Yeah, the dreadnaught arms race of the first part of the 20th century was kinda an anomaly in ship design, especially considering how little big-gun naval battles happened despite two world wars. Turns out up-armoring ships hard enough that they end up legitimately surviving a close range nuclear shockwave (look up Operation Crossroads) is actually a massive waste of resources.
Yes and no, the ship and crew might have survived. But the steel wasn't thick enough to block all the radiation. Moreover traditional ship design up until that point didn't handle Nuclear Biological, and Chemical threats well. They weren't really designed to be completely sealed. It's important to recognize that the assumption that the next war would be atomic killed a lot of technology paths because the people with the money assumed it was a waste of time to continue in those directions. By the time the military started to re-explore those paths the tech had languished. It's why the Iowas went back to sea with the Mk8 fire control computer, a completely analog computer. Because nobody had really bothered to build a better one for large caliber shells since WWII.
But it's important to note that before the Iowas were given their final retirements into museum ships the Navy made sure to basically document everything they could about firing large caliber guns. Because when they initially pulled them out of mothballs in the 1980s they were woefully inaccurate, but by the time they were decommissioned for the final time they could hit a proverbial fly on a flag pole (allegedly).
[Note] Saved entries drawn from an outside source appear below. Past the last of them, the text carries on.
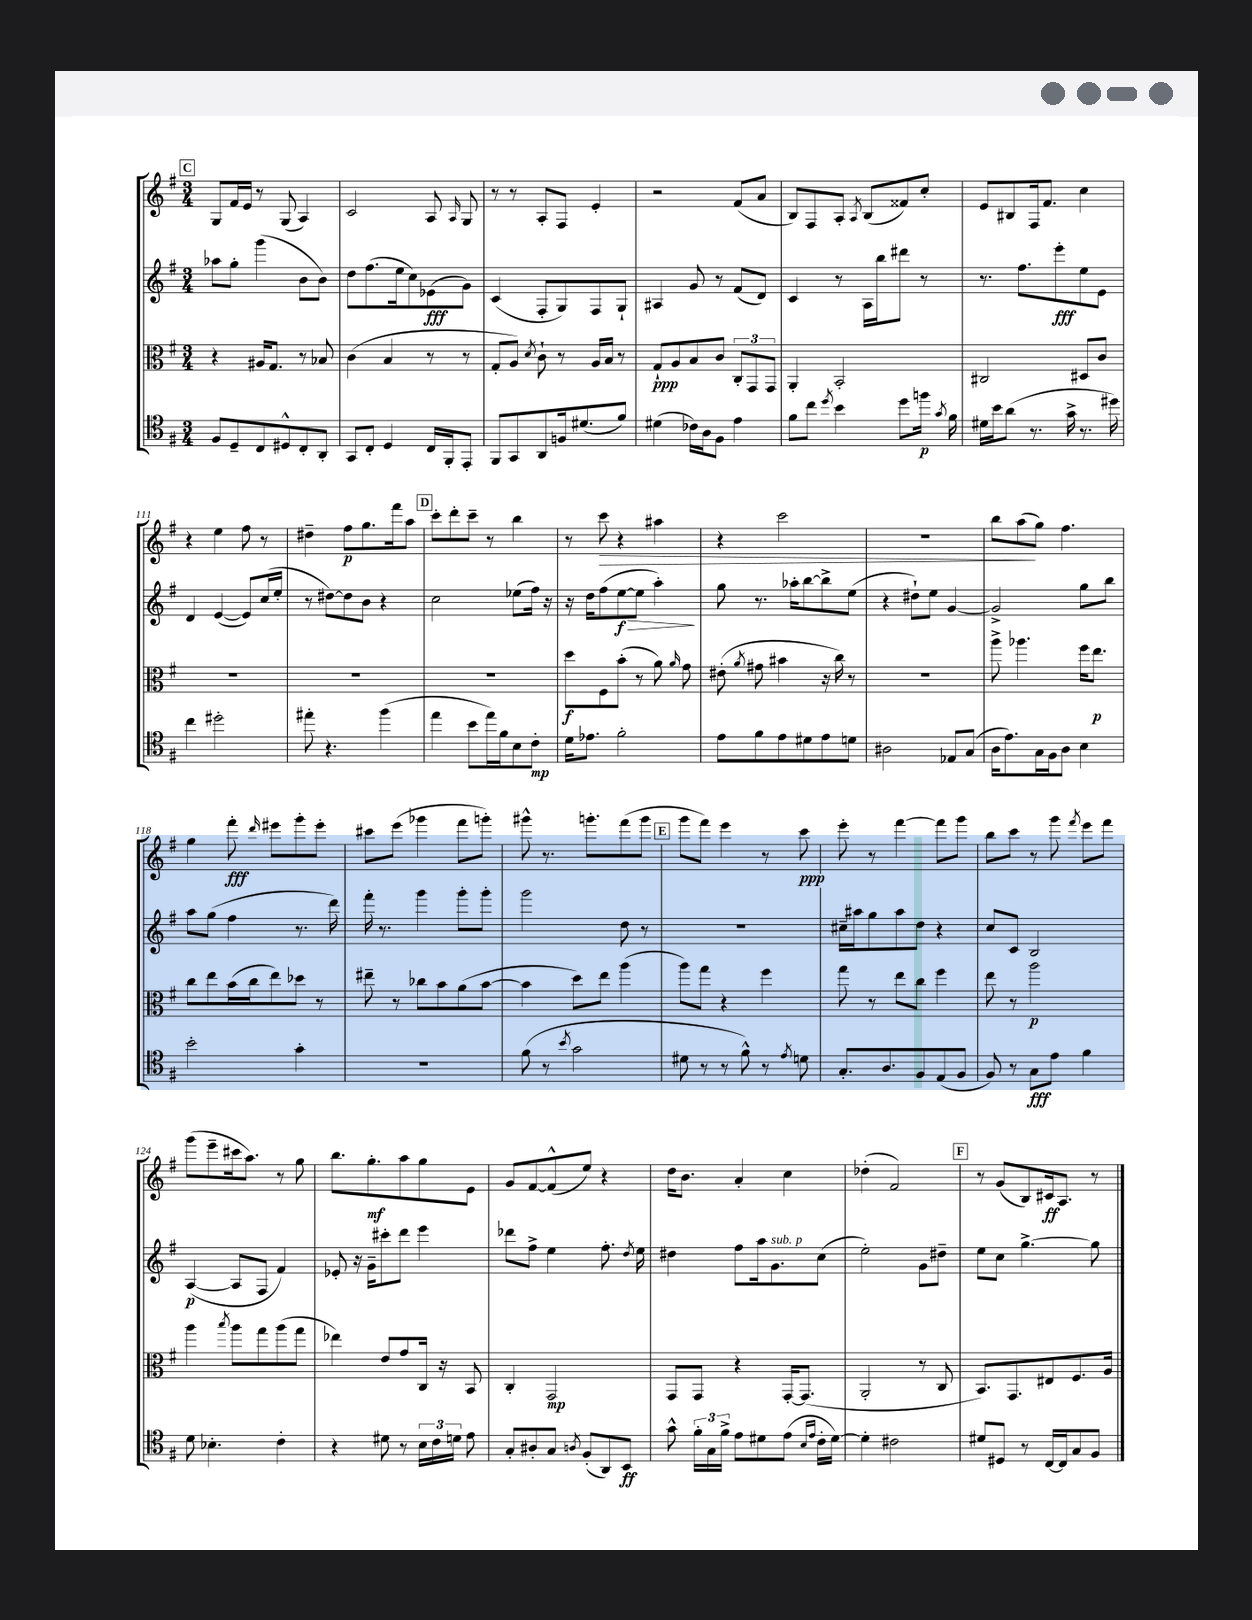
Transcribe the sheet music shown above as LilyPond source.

<<
\new StaffGroup <<
\new Staff = "s0" {
    \clef treble \key g \major \numericTimeSignature \time 3/4
    \autoBeamOff \mark \markup { \box "C" } g8[ fis'16 e'16] r8 g8( a4) |
    c'2 a8 \grace { a16 } g8 |
    r8 r8 a8[-. fis8] e'4-. |
    r2 fis'8[( a'8] |
    b8[) fis8 a8]-. \acciaccatura { a8 } b8[( fisis'8) c''8]-. |
    e'8[ bis8 fis16 fis'8.] c''4 |
    r4 e''4 fis''8 r8 |
    dis''4-- fis''8[\p g''8. fis'''16 a''8] |
    \mark \markup { \box "D" } c'''8[-. d'''8-. c'''8]-- r8 b''4 |
    r8 c'''8\> r4 ais''4 |
    r4 c'''2 |
    R2. |
    b''8[ a''8\!( g''8]) fis''4. |
    g''4 fis'''8-.\fff \grace { d'''16 } eis'''8[ g'''8-. eis'''8]-. |
    cis'''8[ e'''8]( ges'''4 fis'''8[ g'''8]-.) |
    gis'''8-^ r8. g'''8.[-. fis'''8( g'''8] |
    \mark \markup { \box "E" } g'''8[ fis'''8]) e'''4 r8 c'''8\ppp |
    e'''8-. r8 fis'''4~ fis'''8[ g'''8] |
    b''8[ c'''8] r8 g'''8 \acciaccatura { fis'''8 } e'''8[ fis'''8] |
    g'''8[( e'''8-- cis'''16 a''8.]) r8 g''8 |
    b''8.[ g''8.-.\mf a''8 g''8 e'8] |
    g'8[ fis'8~ fis'8-^( e''8]) r4 |
    d''16[ b'8.] a'4-. c''4 |
    des''4-.( fis'2) |
    \mark \markup { \box "F" } r8 g'8[( b8) cis'16\ff a8.] r8 \bar "|." |
}
\new Staff = "s1" {
    \clef treble \key g \major \numericTimeSignature \time 3/4
    \autoBeamOff \mark \markup { \box "C" } aes''8[ g''8]-. g'''4( b'8[ b'8]) |
    d''8[ fis''8.( e''16 c''8) ees'8\fff( g'8]) |
    c'4( fis8[-. g8) fis8 g8]-! |
    ais4 g'8 r8 fis'8[( d'8]) |
    c'4 r8 a16[ b''16 dis'''8] r8 |
    r8. fis''8.[ e'''8-.\fff e''8 e'8] |
    d'4 e'4~( e'8[) c''16( e''16]-. |
    r8 dis''8[~) dis''8 b'8] r4 |
    \mark \markup { \box "D" } c''2 ees''8[( fis''16]) r16 |
    r16 d''16[ fis''8( e''8~\f\> e''8] a''4-.\!) |
    g''8 r8. aes''16[-. b''8~ b''8-> e''8]( |
    r4 dis''8[-!) e''8] g'4~ |
    g'2-> g''8[ b''8] |
    a''8[ g''8]( fis''4 r8. d'''16) |
    fis'''16-. r8. g'''4 g'''8[-. g'''8]-. |
    g'''2 d''8 r8 |
    \mark \markup { \box "E" } R2. |
    cis''16[-- ais''16 g''8 ais''8 d''8] r4 |
    c''8[ c'8] b2 |
    a4~\p( a8[ fis8] fis'4) |
    ees'8-. r16 g'16[-- cis'''8-. d'''8] e'''4 |
    des'''8[ fis''8]-> e''4 fis''8.-. \acciaccatura { d''8 } e''16 |
    dis''4 fis''8[ a''16 g'8.^\markup { \italic "sub. p" } c''8]( |
    e''2-.) g'8[ dis''8]-- |
    \mark \markup { \box "F" } e''8[ c''8] g''4.~-> g''8 \bar "|." |
}
\new Staff = "s2" {
    \clef alto \key g \major \numericTimeSignature \time 3/4
    \autoBeamOff \mark \markup { \box "C" } r4 ais16[ g8.] r8 bes8 |
    c'4( b4 r8 r8 |
    g8[-. a8]) \acciaccatura { d'8 } c'8-! r8 a16[ b16] r8 |
    g8[-!\ppp a8 b8 c'8] \tuplet 3/2 { c8[-. g,8 g,8] } |
    a,4-. b,2-. |
    cis2 dis8[ c'8] |
    R2. |
    R2. |
    \mark \markup { \box "D" } R2. |
    d''8[\f fis8 b'8]-.( r8 a'8) \grace { a'16 } g'8 |
    eis'8-.( \acciaccatura { a'8 } gis'8 bis'4 r16 c''16) r8 |
    R2. |
    a''8-> aes''4. fis''16[ e''8.]\p |
    c''8[ e''8 b'16( c''16 e''8) des''8] r8 |
    eis''8-- r8 ces''8[ b'8 a'8( b'8]~ |
    b'4 d''8[) e''8] a''4( |
    \mark \markup { \box "E" } a''8[) g''8] r4 fis''4 |
    g''8 r8 e''8[ c''8] fis''4 |
    e''8 r8 a''2\p |
    a''4 \acciaccatura { b''8 } a''8[ g''8 a''8( g''8] |
    ees''4) e'8[ g'8 c16] r16 b,8 |
    c4-. g,2\mp |
    g,8[ g,8] r4 g,16[~-. g,8.]( |
    a,2-. r8 c8 |
    \mark \markup { \box "F" } b,8.[) g,8. eis8 fis8. a16] \bar "|." |
}
\new Staff = "s3" {
    \clef tenor \key g \major \numericTimeSignature \time 3/4
    \autoBeamOff \mark \markup { \box "C" } fis8[ d8-- c8 dis8-^ c8-. a,8]-. |
    g,8[ c8]-. d4 c16[ fis,16-. e,8]-. |
    fis,8[ g,8 a,8 f16 dis'8.( fis'8]) |
    dis'4( ces'16[) a16 fis8] e'4 |
    fis'8[ c''8] \acciaccatura { d''8 } b'4 d''8[ f''16]\p \acciaccatura { g'8 } fis'16 |
    dis'16[ b'16 a'8]( r8. g'16-> r8. dis''16) |
    c''4 dis''2-. |
    eis''8-. r4. fis''4( |
    \mark \markup { \box "D" } e''4 b'8[ e''16) fis'16 b8 c'8]-.\mp |
    d'16[ ees'8.] fis'2-. |
    e'8[ fis'8 e'8 dis'8 e'8 d'8] |
    ais2 ees8[ g8]( |
    a16[ e'8.) g16 fis16 a8] b4 |
    b'2-. g'4-. |
    R2. |
    fis'8( r8 \acciaccatura { b'8 } g'2 |
    \mark \markup { \box "E" } dis'8 r8 r8 fis'8-^) r8 \acciaccatura { e'8 } d'8 |
    g8.[-. a8. fis8 e8( fis8] |
    fis8) r8 g8[\fff e'8] fis'4 |
    d'8 bes4.-. c'4-. |
    r4 dis'8 r8 \tuplet 3/2 { b16[ c'16 d'16] } e'8 |
    g8[-. ais8-. g8] \acciaccatura { a8 } fis8[-.( a,8) b,8]\ff |
    g'8-^ \tuplet 3/2 { fis'16[-. g16 fis'16]-> } e'8[ dis'8 e'8]( \grace { b16[ e'16] } c'16[-. dis'16]~) |
    dis'4-. cis'2 |
    \mark \markup { \box "F" } dis'8[ dis8] r8 c16[~ c16 g8 fis8] \bar "|." |
}
>>
>>
\layout { \context { \Score currentBarNumber = #105 } }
The other part of it was that the Soviet Union didn't really have a surface fleet to really speak of. They invested heavily in submarines, so consequently the US Navy focused heavily on ASW. So... nobody really knows how 16" of modern armor would fair against modern weapons, it's literally never been tried. Whereas you can find pictures from way back when they were testing guns, of how various shells fared against various thicknesses and types of armor.
Long story short: We've forgotten most of what we knew about surface warfare, and we're starting to forget what we knew about shipbuilding and design. The US has outsourced all it's naval architecture and shipbuilding so long that the necessary skills are either all retired or lost.